In a bid to maintain sanity and control in the penitentiary, officers end up making requesting to prisoners, some of which are illegal and some impossible (Riley, 2000). This is how the prisoners exercise their rights. The shifts and balances of power between the officers is highlighted by the author. This almost always leads to psychological effects that usually implode for those associated with such dealing, almost always leading to more gruesome violence. Very few officers can claim to have ever established a working relationship with the inmates where their cooperation was guaranteed. This was always countered with violence. Conover’s initial attempt to this was futile. He realizes that inmates are violent individuals who respond to one thing, violence. This is the language of the penitentiary system. Violence determines who has the power, and in the penitentiary world, power is the only guarantee for survival. Once Conover embraces this, he finds himself at a downward spiral to an unending thirst for vengeance and violence.

Personal Opinion

Conover is a true risk taker in undertaking the process in writing this book. By depending on his colleagues for protection and at times genuinely fearing for his life, should his true intent and profession be found out, he manages to conceal and at times forget his journalistic abilities. This is reflected in the way he fails to pursue some investigative endeavours leaving many aspects of the prison undiscovered and unchallenged. This book is a revelation to the challenges and difficulties that correctional officers face on a daily basis. In a way, it justifies the actions and behaviour of these officers as they struggle to survive in one of the worst working environments present in the world.

His account of the Sing Sing’s history is what manages to bring life to the book in the second half. All the characters from Sing Sing’s past build up a picture of a society in itself where developing conscience would be the death of one.
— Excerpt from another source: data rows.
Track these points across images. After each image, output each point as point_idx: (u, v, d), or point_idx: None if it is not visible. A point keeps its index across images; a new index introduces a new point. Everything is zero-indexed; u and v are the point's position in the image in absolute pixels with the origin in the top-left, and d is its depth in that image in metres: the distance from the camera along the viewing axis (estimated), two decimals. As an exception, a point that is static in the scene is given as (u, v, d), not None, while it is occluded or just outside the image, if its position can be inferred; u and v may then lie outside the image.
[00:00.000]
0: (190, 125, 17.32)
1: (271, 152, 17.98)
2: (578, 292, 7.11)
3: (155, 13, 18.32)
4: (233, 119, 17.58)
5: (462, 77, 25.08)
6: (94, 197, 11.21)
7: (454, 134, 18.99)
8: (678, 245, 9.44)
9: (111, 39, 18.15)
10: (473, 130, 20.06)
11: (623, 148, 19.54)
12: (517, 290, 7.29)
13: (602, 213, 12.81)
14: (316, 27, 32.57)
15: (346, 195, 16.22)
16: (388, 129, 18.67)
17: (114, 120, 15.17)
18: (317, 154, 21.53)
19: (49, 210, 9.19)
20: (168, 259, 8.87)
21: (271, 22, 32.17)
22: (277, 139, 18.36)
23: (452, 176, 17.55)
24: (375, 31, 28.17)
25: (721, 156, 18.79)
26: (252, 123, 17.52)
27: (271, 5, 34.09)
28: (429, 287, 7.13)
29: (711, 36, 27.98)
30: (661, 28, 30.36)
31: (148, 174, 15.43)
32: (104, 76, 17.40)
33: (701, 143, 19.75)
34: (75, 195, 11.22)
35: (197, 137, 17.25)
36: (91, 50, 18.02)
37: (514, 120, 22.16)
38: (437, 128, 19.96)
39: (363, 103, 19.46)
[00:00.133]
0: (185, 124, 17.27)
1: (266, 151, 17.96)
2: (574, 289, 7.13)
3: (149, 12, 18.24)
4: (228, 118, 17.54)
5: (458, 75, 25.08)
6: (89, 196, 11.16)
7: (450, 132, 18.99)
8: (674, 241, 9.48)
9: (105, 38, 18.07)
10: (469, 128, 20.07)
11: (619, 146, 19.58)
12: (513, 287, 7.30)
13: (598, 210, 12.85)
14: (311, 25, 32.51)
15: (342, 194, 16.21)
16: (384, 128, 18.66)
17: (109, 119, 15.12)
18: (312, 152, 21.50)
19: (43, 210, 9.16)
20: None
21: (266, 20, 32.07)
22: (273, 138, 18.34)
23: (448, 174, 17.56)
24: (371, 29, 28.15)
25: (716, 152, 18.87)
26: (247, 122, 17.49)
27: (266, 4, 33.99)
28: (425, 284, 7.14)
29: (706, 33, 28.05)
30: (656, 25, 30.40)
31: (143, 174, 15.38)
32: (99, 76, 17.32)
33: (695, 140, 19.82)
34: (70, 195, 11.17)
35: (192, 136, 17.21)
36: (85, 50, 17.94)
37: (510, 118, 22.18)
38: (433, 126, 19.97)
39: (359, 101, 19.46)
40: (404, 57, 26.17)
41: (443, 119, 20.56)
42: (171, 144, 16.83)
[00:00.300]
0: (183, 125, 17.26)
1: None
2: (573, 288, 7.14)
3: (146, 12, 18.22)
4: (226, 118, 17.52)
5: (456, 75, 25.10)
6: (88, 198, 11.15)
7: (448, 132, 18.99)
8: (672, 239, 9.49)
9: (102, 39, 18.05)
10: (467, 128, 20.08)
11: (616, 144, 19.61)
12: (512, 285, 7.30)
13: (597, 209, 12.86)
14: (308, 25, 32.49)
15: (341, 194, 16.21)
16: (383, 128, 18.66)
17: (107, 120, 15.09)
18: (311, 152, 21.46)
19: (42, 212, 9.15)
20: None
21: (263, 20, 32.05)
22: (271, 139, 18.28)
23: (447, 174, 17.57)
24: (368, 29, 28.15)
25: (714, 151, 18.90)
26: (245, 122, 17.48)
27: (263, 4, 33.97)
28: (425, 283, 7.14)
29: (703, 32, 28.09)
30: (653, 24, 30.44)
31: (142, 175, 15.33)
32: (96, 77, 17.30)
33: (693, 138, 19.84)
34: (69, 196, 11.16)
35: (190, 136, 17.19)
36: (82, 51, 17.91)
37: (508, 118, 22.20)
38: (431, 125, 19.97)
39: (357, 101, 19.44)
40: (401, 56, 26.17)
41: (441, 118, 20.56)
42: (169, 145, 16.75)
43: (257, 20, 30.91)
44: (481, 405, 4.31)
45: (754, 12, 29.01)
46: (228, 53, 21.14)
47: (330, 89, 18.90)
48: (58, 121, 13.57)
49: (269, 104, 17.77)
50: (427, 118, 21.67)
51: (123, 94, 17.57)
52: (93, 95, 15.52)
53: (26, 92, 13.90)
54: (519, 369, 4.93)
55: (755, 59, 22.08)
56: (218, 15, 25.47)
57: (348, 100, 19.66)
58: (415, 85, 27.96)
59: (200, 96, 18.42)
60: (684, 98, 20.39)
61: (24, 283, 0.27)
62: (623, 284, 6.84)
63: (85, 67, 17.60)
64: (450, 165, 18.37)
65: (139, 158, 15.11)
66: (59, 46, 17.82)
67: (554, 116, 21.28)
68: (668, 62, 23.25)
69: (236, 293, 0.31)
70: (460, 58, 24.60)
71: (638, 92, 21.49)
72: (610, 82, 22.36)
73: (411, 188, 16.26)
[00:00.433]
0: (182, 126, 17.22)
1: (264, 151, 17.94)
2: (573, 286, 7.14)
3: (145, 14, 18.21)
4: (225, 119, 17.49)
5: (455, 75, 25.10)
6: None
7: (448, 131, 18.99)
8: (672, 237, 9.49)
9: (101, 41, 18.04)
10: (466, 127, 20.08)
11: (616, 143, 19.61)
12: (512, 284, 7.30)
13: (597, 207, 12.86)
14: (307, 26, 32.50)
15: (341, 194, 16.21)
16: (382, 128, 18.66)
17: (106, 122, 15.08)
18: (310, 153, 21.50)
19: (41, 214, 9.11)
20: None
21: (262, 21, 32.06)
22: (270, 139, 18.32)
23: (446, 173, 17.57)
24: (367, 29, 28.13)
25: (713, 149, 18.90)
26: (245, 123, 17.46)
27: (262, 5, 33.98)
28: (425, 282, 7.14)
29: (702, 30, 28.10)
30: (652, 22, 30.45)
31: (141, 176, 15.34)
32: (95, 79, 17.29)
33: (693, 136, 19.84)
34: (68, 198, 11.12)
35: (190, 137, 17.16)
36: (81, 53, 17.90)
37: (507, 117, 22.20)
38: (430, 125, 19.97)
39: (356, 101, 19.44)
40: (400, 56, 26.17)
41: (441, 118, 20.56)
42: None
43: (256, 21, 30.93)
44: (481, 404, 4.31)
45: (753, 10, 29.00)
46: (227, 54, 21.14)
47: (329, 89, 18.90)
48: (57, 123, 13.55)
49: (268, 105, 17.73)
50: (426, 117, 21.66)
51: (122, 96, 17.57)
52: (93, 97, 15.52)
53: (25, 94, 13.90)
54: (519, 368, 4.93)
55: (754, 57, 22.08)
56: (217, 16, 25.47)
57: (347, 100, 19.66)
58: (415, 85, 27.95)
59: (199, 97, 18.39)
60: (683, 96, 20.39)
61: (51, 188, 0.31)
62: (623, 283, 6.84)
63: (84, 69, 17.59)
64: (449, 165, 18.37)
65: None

The true cause and effect of the correctional system is brought to life. The real life events of uncontrollable inmates, the shifts and balances of power and the hideous tortures, bring to life the true picture of the correctional system. It brings out the fact that as a society, the after effects of law and order in the real world are felt in the correctional facility, deprived of sanity and humanity. It shows how efforts to fix a broken and unmonitored penal system are all futile in the sight of the menacing and effects of the justice system.

References

Bergner, D. (2000, May 14). Up the River: Denied permission to write about the lives of correction officers, the author became one himself. The New York Times.

Conover, T. (2000). Newjack: Guarding Sing Sing. New York: Random House.

Entertainment Weekly. (2000, May 26). Newjack: Guarding Sing Sing. Entertainment Weekly, pp. 7-9. Retrieved from Entertainment Weekly.

Riley, J. (2000). Newjack: Beyond the Stereotype of the Brutal Guard. Alaska Justice Forum, 17(3), 3-4.